HIGH All traffic routed through third-party proxy gateway -30

Every Jira API call is proxied through gateway.maton.ai rather than going directly to api.atlassian.com. The gateway operator (Maton) has full visibility into all Jira data, search queries, issue content, and OAuth tokens. Users trust the gateway with complete read/write access to their Jira instance.

HIGH Sensitive file access during installation -15

Filesystem monitoring detected reads of .env, .aws/credentials, .profile, .bashrc, and multiple openclaw configuration files during the install phase. While some of these may be normal for the ClawdBot runtime environment, access to .aws/credentials is concerning.

MEDIUM Troubleshooting instructs echoing API key to stdout -15

The troubleshooting section contains 'echo $MATON_API_KEY' which would cause the agent to print the secret API key in its output.

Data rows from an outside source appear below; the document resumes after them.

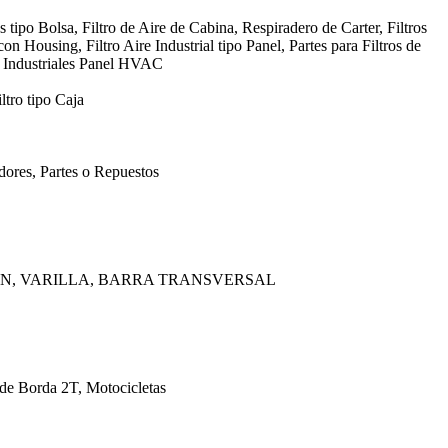
s tipo Bolsa, Filtro de Aire de Cabina, Respiradero de Carter, Filtros
con Housing, Filtro Aire Industrial tipo Panel, Partes para Filtros de
, Industriales Panel HVAC
ltro tipo Caja
ores, Partes o Repuestos
AN, VARILLA, BARRA TRANSVERSAL
 de Borda 2T, Motocicletas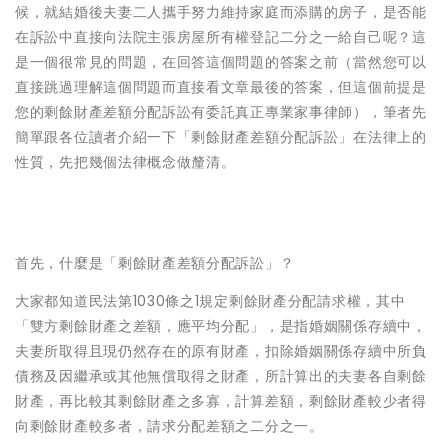
候，就結婚後夫妻二人攜手努力維持家庭而添購的房子，是否能
在訴訟中直接向法院主張房屋所有權登記二分之一給自己呢？這
是一個很常見的問題，在回答這個問題的答案之前（當然您可以
直接跳過理解這個問題而直接看文章最後的答案，但這個前提是
您的剩餘財產差額分配訴訟有委託真正專業家事律師），筆者先
簡單跟各位讀者介紹一下「剩餘財產差額分配訴訟」在法律上的
性質，先把幾個法律概念做釐清。
首先，什麼是「剩餘財產差額分配訴訟」？
大家都知道民法第1030條之1規定剩餘財產分配請求權，其中
「雙方剩餘財產之差額，應平均分配」，是指婚姻關係存續中，
夫妻所取得且現仍然存在的原有財產，扣除婚姻關係存續中所負
債務及因繼承或其他無償取得之財產，所計算出的夫妻各自剩餘
財產，再比較其剩餘財產之多寡，計算差額，剩餘財產較少者得
向剩餘財產較多者，請求分配差額之二分之一。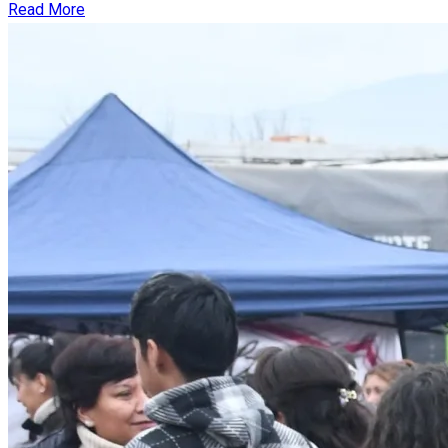
Read More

This could leak the key into conversation logs, other skill contexts, or screen output visible to observers.

MEDIUM Cross-skill promotion could chain attack surface -10

The skill description explicitly directs the agent to use another skill (api-gateway from the same author) for 'other third party apps'. This cross-promotion could lead to automatic installation or invocation of additional skills, expanding the attack surface.

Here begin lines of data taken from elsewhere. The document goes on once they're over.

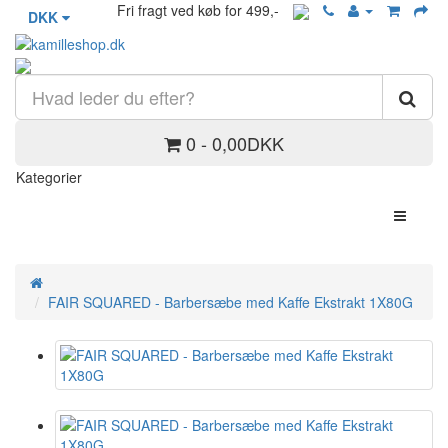
Fri fragt ved køb for 499,-
DKK
0 - 0,00DKK
Kategorier
FAIR SQUARED - Barbersæbe med Kaffe Ekstrakt 1X80G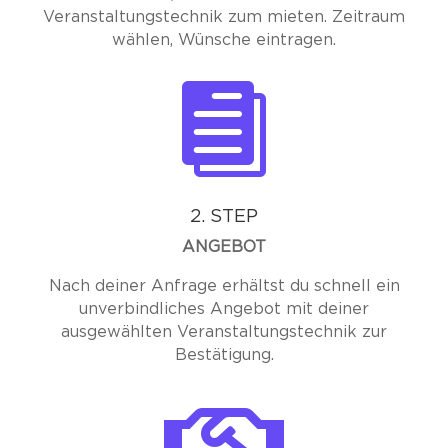
Veranstaltungstechnik zum mieten. Zeitraum
wählen, Wünsche eintragen.

2. STEP
ANGEBOT
Nach deiner Anfrage erhältst du schnell ein
unverbindliches Angebot mit deiner
ausgewählten Veranstaltungstechnik zur
Bestätigung.
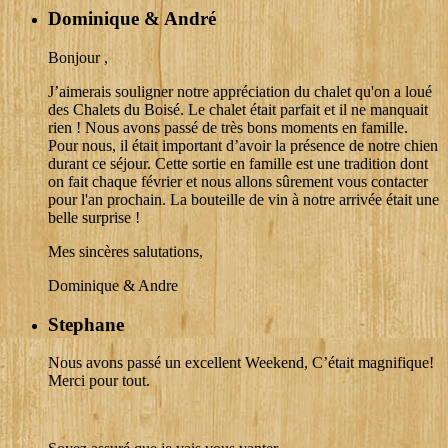
Dominique & André
Bonjour ,
J’aimerais souligner notre appréciation du chalet qu'on a loué
des Chalets du Boisé. Le chalet était parfait et il ne manquait
rien ! Nous avons passé de très bons moments en famille.
Pour nous, il était important d’avoir la présence de notre chien
durant ce séjour. Cette sortie en famille est une tradition dont
on fait chaque février et nous allons sûrement vous contacter
pour l'an prochain. La bouteille de vin à notre arrivée était une
belle surprise !
Mes sincères salutations,
Dominique & Andre
Stephane
Nous avons passé un excellent Weekend, C’était magnifique!
Merci pour tout.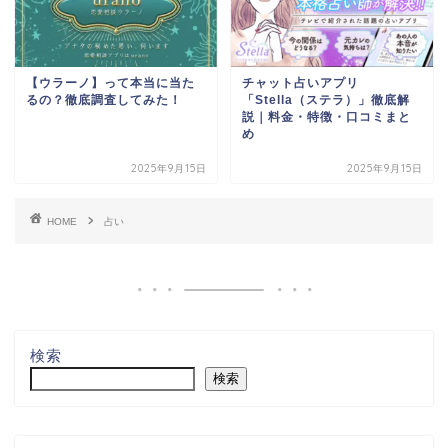
【ウラーノ】って本当に当た
チャット占いアプリ
るの？徹底調査してみた！
「Stella（ステラ）」徹底解
説｜料金・特徴・口コミまと
め
2025年9月15日
2025年9月15日
HOME
占い
検索
検索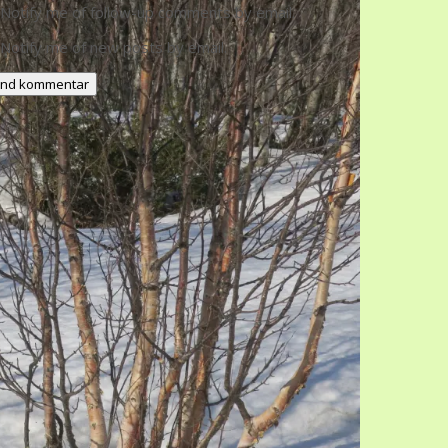
Notify me of follow-up comments by email.
Notify me of new posts by email.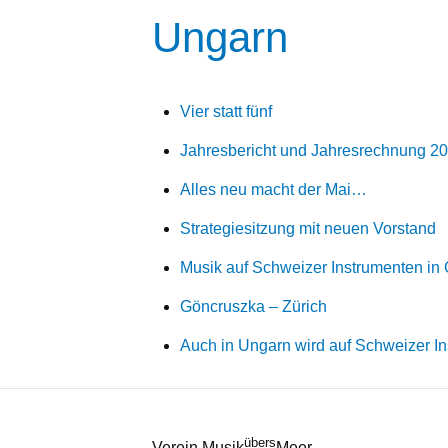
Ungarn
Vier statt fünf
Jahresbericht und Jahresrechnung 2
Alles neu macht der Mai…
Strategiesitzung mit neuen Vorstand
Musik auf Schweizer Instrumenten in
Göncruszka – Zürich
Auch in Ungarn wird auf Schweizer In
übers
Verein Musik
Meer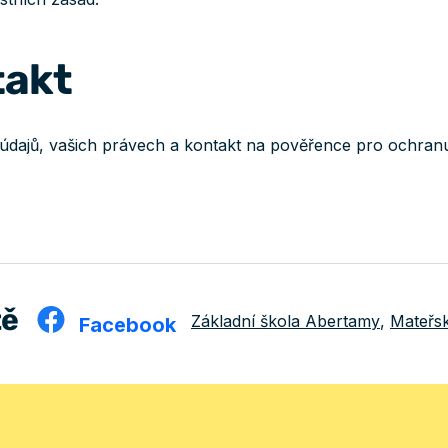
takt
dajů, vašich právech a kontakt na pověřence pro ochranu
tě
Základní škola Abertamy
,
Mateřs
Facebook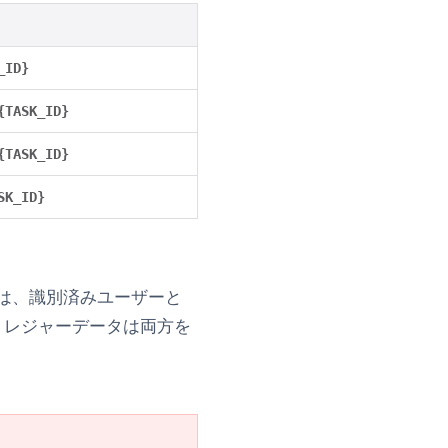
_ID}
{TASK_ID}
{TASK_ID}
SK_ID}
では、識別済みユーザーと
トレジャーデータは両方を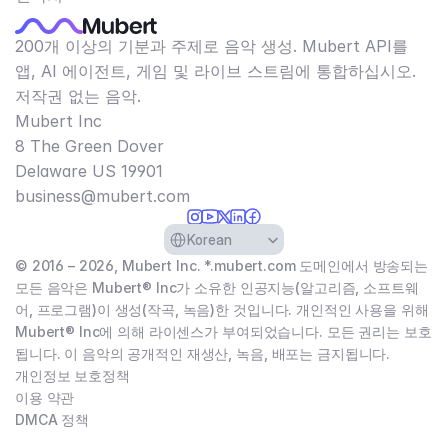
200개 이상의 기분과 주제로 음악 생성. Mubert API를
앱, AI 에이전트, 게임 및 라이브 스트림에 통합하십시오.
저작권 없는 음악.
Mubert Inc
8 The Green Dover
Delaware US 19901​
business@mubert.com
Select Language
Korean
© 2016 – 2026, Mubert Inc. *.mubert.com 도메인에서 방송되는
모든 음악은 Mubert® Inc가 소유한 인공지능(알고리즘, 소프트웨
어, 프로그램)이 생성(작곡, 녹음)한 것입니다. 개인적인 사용을 위해
Mubert® Inc에 의해 라이센스가 부여되었습니다. 모든 권리는 보호
됩니다. 이 음악의 공개적인 재생산, 녹음, 배포는 금지됩니다.
개인정보 보호정책
이용 약관
DMCA 정책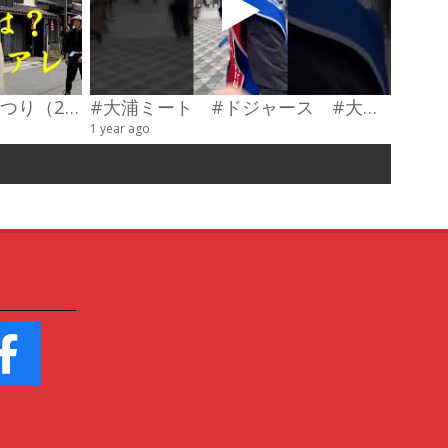
第23回わだやま竹田お城まつり（2026） 武者行列
#大浦ミート #ドジャース #大谷翔平 #陣羽織 #オーダーメイド #shorts
甲冑制
1 year ago
4 videos
6 years a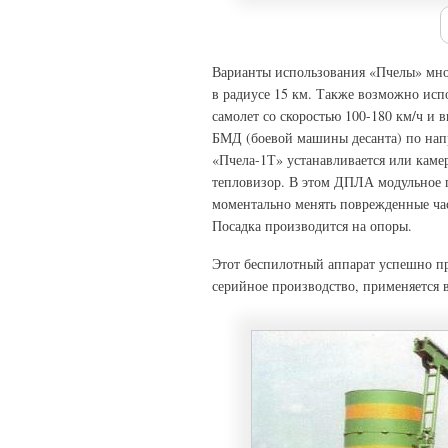
Варианты использования «Пчелы» мно
в радиусе 15 км. Также возможно ис
самолет со скоростью 100-180 км/ч и 
БМД (боевой машины десанта) по на
«Пчела-1Т» устанавливается или каме
тепловизор. В этом ДПЛА модульное п
моментально менять поврежденные час
Посадка производится на опоры.
Этот беспилотный аппарат успешно пр
серийное производство, применяется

MEDIUM Inline executable code blocks encourage agent code execution -7

The Quick Start and throughout the skill contain Python heredoc code blocks that the agent is implicitly expected to execute. While this is a common pattern for API skills, it means the agent will run arbitrary Python code from the skill's instructions.

MEDIUM Lock file and temp artifacts created during install -15

The installation process created a lock file at /tmp/openclaw-1000/gateway.e9191928.lock and multiple JIT compilation cache files under /tmp/jiti/. While likely from the ClawdBot runtime, the gateway lock file name suggests network gateway initialization during a supposedly offline install.

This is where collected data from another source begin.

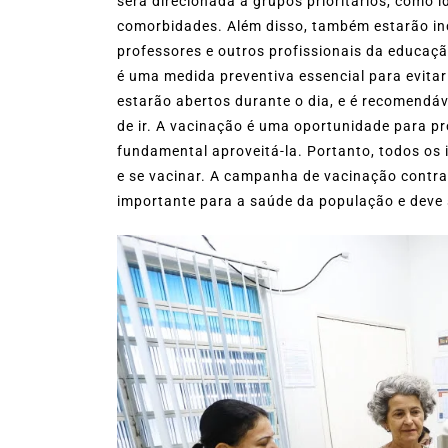
será direcionada a grupos prioritários, como 
comorbidades. Além disso, também estarão in
professores e outros profissionais da educaçã
é uma medida preventiva essencial para evita
estarão abertos durante o dia, e é recomendáve
de ir. A vacinação é uma oportunidade para pr
fundamental aproveitá-la. Portanto, todos os 
e se vacinar. A campanha de vacinação contra
importante para a saúde da população e deve 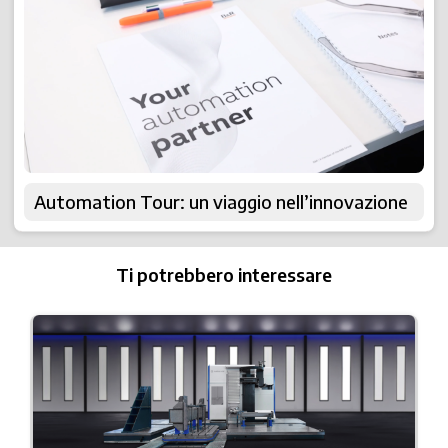
Automation Tour: un viaggio nell’innovazione
Ti potrebbero interessare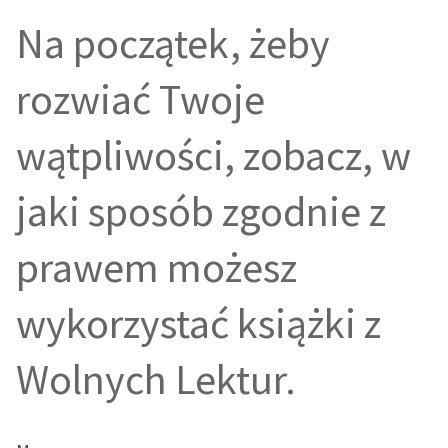
Katalog
Blog
Na początek, żeby
Katalog w formacie PDF
rozwiać Twoje
Lektury szkolne i klasyka
literatury do słuchania dla
wątpliwości, zobacz, w
uczennic i uczniów z
niepełnosprawnościami
jaki sposób zgodnie z
E-kolekcja lektur
szkolnych i literatury do
prawem możesz
słuchania dla uczennic i
uczniów z
niepełnosprawnościami
wykorzystać książki z
Feministyczne inspiracje.
Wolnych Lektur.
Popularyzacja
skandynawskiej literatury
feministycznej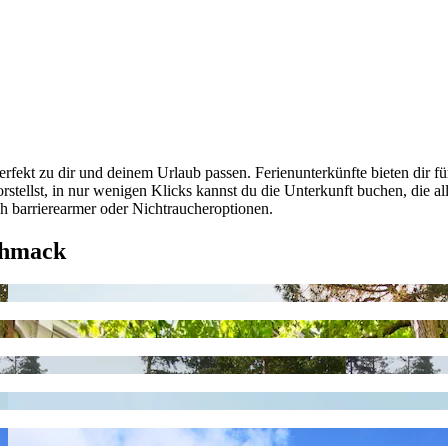
rfekt zu dir und deinem Urlaub passen. Ferienunterkünfte bieten dir fü
llst, in nur wenigen Klicks kannst du die Unterkunft buchen, die all
ich barrierearmer oder Nichtraucheroptionen.
chmack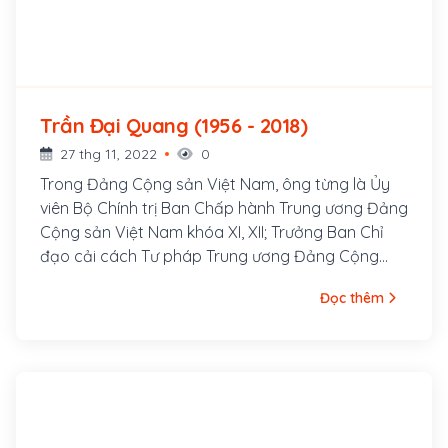
Trần Đại Quang (1956 - 2018)
27 thg 11, 2022
0
Trong Đảng Cộng sản Việt Nam, ông từng là Ủy
viên Bộ Chính trị Ban Chấp hành Trung ương Đảng
Cộng sản Việt Nam khóa XI, XII; Trưởng Ban Chỉ
đạo cải cách Tư pháp Trung ương Đảng Cộng
sản Việt Nam, Bí thư Đảng ủy Công an Trung
Đọc thêm
ương và Trưởng Ban Chỉ đạo Tây Nguyên từ 2011
đến 2016. Ông là Giáo sư ngành Khoa học an ninh,
Tiến sĩ Luật học.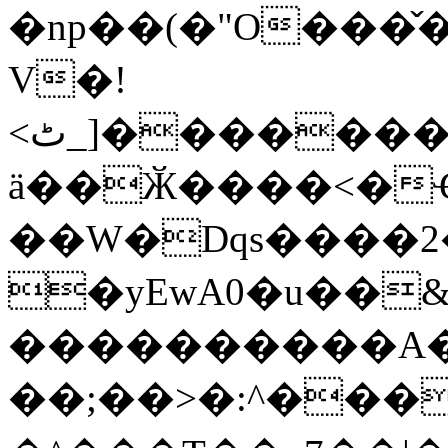
�np��(�"O���
V�!
<ٹ_]�������}Y��RoB�7��Ii�,��p��g
ӓ��Ӂ����<�Ҿ
��W�Dqs����2�^
�yEwA0�u��&9]�y��H�.�U;�ݝYSY�6��c�Ǩ|q���~O����﹵^F�
����������A�v
��;��>�:^���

MEDIUM Credential relay risk — Maton as persistent OAuth broker -25

Users provide a MATON_API_KEY which grants Maton's gateway persistent delegated OAuth access to their Jira Cloud instance. If Maton's infrastructure is compromised, or if Maton acts maliciously, all connected Jira instances are exposed. Users cannot audit what the gateway does with their data.

LOW Connection management exposes session tokens in URLs -5

The Create Connection response includes a URL with a session_token query parameter. If the agent outputs this URL, the session token could be leaked.

INFO No executable code in skill repository 0

The skill contains only SKILL.md, _meta.json, LICENSE.txt, and origin metadata. No JavaScript, Python, shell scripts, npm packages, git hooks, submodules, or symlinks are present in the repo itself.

INFO Canary files unmodified 0

All honeypot files (fake .env, SSH keys, AWS credentials) remained intact throughout the audit.